_Your task_:
Count the lines in the rows below that contain the string "qCreatedBy", treating uppercase and lowercase as different. Reply with the number alone.
--- START OF Task material ---
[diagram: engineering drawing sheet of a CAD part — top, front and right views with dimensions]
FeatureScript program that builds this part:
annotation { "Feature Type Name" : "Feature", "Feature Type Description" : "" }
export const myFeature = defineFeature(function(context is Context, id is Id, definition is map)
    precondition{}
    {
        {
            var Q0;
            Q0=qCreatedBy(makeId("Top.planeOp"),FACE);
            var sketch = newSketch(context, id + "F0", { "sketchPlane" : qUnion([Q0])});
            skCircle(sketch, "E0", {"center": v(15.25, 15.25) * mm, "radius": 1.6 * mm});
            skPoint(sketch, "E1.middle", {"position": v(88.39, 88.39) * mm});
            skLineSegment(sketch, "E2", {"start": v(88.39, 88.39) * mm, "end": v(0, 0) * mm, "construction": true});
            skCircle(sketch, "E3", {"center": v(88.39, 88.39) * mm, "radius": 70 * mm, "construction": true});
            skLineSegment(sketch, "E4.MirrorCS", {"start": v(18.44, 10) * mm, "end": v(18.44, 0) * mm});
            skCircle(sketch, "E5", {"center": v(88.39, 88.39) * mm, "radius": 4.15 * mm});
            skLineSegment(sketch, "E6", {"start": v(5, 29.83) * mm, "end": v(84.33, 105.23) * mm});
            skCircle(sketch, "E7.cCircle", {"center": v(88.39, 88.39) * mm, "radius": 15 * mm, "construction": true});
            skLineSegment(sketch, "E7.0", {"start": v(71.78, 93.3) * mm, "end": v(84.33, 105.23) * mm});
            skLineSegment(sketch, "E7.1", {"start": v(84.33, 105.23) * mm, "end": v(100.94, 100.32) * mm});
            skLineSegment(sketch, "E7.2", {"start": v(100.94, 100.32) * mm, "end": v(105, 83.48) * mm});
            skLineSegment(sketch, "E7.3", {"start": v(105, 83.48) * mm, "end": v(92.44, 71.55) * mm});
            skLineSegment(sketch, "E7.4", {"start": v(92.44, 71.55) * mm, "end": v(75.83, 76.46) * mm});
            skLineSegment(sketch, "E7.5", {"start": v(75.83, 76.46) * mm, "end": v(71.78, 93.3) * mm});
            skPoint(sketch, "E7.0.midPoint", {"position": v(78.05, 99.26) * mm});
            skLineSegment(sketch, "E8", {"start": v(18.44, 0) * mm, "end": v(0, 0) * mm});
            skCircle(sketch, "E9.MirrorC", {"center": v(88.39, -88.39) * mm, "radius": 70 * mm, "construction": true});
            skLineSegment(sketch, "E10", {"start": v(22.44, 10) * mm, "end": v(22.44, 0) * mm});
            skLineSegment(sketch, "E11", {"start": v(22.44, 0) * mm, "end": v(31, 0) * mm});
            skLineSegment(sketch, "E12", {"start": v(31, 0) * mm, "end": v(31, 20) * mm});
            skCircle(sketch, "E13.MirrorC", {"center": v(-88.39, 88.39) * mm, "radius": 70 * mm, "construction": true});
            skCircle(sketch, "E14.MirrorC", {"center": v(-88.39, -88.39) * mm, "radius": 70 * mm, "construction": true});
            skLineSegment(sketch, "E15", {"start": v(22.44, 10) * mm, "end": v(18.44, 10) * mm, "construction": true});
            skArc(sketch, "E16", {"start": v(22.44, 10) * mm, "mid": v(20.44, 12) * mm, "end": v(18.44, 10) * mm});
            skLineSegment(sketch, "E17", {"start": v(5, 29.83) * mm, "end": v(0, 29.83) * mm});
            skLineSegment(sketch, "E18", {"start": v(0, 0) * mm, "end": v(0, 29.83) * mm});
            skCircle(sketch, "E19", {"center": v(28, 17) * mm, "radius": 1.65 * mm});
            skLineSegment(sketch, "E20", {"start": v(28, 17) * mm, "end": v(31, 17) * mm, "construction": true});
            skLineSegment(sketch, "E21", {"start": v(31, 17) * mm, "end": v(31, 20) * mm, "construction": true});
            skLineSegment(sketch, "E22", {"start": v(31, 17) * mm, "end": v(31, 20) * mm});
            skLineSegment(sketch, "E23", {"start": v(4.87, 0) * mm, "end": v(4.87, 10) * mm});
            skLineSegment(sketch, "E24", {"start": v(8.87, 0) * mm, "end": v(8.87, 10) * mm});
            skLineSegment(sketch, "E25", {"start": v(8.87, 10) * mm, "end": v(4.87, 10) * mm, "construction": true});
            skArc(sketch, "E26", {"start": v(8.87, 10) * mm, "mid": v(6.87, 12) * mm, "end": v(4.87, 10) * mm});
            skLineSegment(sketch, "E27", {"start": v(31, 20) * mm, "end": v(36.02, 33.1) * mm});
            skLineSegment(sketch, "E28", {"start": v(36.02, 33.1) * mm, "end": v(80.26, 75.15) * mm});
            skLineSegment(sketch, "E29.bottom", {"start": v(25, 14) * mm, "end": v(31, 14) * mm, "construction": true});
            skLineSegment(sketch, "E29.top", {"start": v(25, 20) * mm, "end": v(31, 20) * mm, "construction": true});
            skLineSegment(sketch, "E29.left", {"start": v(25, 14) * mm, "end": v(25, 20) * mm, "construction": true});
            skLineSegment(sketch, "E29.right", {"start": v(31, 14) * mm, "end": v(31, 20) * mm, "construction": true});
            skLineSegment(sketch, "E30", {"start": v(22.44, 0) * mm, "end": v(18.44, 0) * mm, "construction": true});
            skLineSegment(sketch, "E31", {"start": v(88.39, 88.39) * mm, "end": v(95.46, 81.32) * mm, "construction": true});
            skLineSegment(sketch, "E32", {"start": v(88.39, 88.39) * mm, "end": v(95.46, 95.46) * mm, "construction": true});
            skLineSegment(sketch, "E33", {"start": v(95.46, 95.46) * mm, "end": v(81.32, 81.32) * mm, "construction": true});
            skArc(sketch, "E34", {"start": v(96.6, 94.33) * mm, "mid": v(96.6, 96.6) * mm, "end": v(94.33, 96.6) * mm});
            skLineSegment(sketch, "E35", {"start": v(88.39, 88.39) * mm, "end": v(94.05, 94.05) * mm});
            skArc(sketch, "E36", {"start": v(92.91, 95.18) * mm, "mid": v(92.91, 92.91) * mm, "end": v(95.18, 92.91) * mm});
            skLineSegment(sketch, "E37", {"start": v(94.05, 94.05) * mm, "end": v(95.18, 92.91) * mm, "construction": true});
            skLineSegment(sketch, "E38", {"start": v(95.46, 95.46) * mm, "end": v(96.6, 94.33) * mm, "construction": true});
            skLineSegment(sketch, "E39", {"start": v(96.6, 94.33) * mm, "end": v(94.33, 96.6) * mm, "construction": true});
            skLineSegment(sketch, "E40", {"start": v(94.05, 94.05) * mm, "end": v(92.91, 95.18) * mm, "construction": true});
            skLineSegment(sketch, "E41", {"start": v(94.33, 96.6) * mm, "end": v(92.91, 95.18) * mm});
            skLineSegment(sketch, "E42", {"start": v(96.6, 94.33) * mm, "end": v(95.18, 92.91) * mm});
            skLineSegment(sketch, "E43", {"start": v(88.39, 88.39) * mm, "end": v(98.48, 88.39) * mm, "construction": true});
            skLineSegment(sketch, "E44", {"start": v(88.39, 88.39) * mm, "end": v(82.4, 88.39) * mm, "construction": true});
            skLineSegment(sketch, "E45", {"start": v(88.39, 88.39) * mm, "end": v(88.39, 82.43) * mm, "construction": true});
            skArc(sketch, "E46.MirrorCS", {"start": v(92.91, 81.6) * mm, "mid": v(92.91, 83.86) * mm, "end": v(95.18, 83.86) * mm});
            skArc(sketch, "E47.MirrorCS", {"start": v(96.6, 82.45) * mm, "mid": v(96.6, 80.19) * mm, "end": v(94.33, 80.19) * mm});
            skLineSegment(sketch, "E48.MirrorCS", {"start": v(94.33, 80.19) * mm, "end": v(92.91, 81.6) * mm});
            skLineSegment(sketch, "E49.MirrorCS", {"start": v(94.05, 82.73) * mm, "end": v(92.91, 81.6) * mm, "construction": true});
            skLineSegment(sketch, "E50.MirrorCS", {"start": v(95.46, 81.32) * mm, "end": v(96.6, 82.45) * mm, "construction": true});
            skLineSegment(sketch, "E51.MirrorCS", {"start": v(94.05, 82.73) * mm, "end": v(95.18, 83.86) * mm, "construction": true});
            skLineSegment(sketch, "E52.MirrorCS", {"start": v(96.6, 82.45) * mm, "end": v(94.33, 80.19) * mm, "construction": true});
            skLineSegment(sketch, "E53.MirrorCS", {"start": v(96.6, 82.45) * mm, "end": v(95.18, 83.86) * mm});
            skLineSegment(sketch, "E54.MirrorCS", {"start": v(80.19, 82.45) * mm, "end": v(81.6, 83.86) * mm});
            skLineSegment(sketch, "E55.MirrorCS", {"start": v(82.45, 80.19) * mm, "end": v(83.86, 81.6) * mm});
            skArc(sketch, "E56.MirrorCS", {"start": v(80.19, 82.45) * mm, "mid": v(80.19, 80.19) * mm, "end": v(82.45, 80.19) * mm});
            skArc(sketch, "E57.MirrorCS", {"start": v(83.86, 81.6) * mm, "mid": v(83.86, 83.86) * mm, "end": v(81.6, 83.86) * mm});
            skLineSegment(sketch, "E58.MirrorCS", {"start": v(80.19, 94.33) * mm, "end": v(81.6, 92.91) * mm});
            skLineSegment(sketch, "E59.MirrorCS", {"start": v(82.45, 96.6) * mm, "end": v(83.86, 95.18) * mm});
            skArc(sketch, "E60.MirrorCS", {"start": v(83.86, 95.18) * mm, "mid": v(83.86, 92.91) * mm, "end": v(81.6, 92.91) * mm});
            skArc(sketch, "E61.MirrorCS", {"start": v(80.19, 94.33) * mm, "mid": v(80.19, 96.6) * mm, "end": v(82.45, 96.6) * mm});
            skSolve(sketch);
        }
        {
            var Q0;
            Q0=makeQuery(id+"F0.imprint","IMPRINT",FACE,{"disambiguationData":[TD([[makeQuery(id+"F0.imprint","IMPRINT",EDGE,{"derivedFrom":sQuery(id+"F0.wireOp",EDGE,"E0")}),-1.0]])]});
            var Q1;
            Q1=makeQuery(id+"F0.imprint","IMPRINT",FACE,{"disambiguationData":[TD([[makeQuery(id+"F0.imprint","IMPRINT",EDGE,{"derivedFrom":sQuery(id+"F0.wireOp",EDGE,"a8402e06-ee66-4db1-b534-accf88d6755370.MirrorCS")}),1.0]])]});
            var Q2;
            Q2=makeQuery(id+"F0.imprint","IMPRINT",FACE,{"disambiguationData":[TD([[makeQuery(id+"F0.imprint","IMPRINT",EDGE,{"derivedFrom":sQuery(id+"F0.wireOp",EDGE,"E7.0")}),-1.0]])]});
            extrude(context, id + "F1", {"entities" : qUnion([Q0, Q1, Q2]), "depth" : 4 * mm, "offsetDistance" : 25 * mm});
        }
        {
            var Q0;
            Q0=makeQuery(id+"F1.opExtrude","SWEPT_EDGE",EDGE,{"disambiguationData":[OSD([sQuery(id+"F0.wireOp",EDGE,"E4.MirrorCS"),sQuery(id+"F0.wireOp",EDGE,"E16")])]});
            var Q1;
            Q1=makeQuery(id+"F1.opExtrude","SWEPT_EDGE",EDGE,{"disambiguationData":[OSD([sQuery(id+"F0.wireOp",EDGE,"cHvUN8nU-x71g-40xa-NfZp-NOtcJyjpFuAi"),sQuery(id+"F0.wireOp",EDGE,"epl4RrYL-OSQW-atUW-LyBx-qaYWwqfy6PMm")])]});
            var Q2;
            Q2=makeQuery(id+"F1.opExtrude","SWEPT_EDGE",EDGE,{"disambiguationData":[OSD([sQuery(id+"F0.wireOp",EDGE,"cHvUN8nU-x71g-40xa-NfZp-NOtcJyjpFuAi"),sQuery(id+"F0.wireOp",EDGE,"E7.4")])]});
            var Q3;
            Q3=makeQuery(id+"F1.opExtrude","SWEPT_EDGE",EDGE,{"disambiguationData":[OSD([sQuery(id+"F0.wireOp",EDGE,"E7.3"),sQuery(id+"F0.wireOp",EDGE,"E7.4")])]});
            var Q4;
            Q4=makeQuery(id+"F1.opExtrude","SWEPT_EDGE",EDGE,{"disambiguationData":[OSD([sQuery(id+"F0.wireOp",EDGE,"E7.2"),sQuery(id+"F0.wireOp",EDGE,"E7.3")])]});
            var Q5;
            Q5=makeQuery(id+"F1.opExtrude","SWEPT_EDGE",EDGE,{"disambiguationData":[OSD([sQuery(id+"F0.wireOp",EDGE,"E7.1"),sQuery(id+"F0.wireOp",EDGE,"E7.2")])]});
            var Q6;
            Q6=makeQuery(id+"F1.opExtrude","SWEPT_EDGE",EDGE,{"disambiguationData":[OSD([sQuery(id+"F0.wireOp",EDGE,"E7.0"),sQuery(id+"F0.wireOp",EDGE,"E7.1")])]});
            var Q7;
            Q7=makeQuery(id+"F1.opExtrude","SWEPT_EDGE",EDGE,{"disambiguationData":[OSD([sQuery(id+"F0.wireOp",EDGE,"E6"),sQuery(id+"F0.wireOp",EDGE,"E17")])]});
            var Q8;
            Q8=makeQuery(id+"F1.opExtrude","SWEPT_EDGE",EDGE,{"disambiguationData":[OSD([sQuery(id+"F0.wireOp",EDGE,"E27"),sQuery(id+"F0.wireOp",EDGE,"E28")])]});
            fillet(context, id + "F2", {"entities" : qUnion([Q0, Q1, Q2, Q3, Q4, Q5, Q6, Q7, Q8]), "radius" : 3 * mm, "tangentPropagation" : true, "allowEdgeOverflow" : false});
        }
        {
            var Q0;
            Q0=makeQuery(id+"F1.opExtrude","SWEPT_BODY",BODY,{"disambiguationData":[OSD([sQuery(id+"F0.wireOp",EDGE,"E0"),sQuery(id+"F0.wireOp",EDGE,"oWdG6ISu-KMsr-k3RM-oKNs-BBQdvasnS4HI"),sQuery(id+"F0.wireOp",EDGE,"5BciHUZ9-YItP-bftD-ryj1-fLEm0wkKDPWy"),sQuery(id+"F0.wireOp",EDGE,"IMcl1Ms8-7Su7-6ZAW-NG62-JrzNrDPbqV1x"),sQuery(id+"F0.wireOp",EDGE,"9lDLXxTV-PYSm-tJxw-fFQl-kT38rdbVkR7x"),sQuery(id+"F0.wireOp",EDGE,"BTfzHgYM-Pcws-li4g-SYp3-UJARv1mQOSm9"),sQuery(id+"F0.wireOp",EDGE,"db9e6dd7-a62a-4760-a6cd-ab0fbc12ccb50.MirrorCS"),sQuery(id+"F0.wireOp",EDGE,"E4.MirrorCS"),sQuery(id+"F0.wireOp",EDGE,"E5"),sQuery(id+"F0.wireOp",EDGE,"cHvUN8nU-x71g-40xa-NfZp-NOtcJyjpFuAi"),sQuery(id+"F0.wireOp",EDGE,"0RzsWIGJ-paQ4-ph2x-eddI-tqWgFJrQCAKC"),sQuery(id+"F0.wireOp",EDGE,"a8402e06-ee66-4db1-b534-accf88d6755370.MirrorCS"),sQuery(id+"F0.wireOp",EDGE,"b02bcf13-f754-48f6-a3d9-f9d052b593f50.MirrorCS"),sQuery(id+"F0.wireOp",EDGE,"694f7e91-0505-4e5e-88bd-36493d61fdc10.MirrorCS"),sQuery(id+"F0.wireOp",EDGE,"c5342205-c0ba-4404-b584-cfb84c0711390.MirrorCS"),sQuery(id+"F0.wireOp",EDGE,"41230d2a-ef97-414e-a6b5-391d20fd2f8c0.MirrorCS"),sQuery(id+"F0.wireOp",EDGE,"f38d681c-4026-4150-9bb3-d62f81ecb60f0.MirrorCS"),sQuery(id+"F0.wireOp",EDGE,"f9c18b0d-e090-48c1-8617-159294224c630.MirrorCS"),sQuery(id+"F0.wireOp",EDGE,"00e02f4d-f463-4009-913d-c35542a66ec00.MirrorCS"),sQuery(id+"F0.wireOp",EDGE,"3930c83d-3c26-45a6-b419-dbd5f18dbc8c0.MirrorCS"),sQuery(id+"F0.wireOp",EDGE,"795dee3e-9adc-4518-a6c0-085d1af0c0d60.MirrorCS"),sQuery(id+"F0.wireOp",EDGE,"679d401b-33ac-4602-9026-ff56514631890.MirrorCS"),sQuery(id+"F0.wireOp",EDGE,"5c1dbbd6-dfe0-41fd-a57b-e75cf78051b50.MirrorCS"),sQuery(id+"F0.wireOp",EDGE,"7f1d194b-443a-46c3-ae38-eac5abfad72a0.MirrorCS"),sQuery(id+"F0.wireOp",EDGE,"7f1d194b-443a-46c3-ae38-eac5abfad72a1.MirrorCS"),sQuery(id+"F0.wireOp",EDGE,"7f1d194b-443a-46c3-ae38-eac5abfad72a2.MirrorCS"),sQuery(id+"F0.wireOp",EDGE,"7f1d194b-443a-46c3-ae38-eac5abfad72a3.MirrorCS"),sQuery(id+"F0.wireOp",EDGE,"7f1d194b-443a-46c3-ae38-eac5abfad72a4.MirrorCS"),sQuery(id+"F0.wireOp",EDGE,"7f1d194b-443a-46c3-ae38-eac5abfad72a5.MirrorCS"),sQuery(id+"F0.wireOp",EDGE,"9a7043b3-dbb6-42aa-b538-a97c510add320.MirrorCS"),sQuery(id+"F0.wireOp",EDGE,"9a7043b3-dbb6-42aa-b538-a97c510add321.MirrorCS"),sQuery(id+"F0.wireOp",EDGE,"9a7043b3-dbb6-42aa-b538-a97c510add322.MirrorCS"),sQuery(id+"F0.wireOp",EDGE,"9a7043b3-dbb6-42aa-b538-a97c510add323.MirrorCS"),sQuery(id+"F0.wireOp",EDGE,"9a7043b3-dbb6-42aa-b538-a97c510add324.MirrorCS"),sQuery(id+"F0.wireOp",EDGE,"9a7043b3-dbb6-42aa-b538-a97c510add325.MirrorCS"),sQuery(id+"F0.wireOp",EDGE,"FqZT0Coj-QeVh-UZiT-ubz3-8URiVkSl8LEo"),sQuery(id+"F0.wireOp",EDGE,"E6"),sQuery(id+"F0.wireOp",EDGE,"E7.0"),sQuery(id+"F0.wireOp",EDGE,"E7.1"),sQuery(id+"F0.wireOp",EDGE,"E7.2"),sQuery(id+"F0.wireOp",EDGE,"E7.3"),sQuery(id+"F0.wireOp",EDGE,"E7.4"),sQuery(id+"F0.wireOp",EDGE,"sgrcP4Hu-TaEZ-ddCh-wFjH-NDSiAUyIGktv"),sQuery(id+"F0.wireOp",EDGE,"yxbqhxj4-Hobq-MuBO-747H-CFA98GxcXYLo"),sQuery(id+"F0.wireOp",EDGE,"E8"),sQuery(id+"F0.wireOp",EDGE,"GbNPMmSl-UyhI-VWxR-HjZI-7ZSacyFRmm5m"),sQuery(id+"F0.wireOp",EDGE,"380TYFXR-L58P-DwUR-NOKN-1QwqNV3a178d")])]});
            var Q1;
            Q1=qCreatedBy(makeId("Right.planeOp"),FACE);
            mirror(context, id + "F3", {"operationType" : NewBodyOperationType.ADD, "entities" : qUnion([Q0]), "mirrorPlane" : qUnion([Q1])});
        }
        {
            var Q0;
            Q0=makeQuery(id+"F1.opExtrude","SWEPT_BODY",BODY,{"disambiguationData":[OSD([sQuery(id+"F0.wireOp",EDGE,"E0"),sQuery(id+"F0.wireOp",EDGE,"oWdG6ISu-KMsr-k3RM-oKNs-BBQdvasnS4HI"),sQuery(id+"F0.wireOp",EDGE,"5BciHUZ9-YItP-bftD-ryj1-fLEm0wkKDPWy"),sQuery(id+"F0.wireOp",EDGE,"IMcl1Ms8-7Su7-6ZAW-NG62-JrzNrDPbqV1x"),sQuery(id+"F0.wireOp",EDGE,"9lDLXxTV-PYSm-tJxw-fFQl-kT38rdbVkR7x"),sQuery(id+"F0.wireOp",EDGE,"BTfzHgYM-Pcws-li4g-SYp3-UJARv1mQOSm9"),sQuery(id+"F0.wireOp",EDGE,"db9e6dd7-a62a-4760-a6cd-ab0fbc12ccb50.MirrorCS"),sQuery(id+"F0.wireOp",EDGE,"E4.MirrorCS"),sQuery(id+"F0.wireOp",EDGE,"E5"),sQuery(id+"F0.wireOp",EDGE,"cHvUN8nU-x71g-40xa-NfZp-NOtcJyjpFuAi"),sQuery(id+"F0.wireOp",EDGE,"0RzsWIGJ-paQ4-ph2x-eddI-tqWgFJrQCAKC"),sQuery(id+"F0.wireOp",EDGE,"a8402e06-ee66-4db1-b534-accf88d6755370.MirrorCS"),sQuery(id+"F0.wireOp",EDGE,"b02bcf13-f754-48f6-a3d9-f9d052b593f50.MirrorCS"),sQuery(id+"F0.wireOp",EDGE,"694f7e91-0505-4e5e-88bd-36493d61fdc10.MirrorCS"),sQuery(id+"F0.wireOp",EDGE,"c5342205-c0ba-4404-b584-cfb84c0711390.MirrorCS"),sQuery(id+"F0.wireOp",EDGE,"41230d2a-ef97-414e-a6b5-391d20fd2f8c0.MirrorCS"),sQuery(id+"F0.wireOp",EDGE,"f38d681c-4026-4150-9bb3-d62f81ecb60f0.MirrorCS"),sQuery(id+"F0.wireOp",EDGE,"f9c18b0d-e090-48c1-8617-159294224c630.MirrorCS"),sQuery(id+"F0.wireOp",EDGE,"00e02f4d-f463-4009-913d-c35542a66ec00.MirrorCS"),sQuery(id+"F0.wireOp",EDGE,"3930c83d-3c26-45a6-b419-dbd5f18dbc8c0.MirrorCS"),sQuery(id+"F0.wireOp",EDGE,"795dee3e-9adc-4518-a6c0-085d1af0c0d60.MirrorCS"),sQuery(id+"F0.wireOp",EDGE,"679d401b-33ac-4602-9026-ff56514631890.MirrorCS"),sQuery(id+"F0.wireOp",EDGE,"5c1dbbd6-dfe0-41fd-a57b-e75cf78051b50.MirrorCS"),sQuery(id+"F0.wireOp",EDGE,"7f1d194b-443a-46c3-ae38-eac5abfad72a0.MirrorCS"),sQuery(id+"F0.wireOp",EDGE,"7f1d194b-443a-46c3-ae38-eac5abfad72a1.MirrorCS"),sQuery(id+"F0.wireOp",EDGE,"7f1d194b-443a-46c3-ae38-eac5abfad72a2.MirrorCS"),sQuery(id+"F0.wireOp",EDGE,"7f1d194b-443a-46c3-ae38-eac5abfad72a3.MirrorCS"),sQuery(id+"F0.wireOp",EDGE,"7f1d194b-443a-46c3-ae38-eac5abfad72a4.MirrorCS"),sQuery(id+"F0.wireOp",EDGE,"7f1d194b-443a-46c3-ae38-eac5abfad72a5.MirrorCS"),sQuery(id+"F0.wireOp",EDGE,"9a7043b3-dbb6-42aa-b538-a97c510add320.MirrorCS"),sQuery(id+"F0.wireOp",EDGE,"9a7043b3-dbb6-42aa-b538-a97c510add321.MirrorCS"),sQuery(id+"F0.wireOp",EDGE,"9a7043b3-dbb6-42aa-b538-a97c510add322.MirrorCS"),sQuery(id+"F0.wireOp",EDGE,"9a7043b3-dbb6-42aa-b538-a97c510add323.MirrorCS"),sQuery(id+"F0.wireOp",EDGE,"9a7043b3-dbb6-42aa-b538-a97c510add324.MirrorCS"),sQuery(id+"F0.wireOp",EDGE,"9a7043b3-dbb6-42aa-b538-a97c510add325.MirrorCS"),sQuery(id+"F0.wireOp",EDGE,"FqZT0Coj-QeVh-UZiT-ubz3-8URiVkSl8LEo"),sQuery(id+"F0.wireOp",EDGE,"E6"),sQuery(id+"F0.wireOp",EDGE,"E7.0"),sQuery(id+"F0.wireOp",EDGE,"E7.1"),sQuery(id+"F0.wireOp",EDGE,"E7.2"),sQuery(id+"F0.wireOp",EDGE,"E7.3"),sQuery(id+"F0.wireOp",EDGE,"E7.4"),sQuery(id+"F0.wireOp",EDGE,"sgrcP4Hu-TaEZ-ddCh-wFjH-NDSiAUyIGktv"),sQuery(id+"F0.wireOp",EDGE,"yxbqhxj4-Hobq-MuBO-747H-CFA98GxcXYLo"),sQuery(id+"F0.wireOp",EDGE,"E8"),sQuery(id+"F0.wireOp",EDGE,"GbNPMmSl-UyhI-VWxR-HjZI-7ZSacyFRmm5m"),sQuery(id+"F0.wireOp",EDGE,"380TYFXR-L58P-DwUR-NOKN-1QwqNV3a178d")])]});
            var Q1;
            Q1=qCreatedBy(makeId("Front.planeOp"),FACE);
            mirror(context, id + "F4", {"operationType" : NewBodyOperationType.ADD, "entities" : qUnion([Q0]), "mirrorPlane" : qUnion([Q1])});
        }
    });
--- END OF Task material ---
_Written response_:
3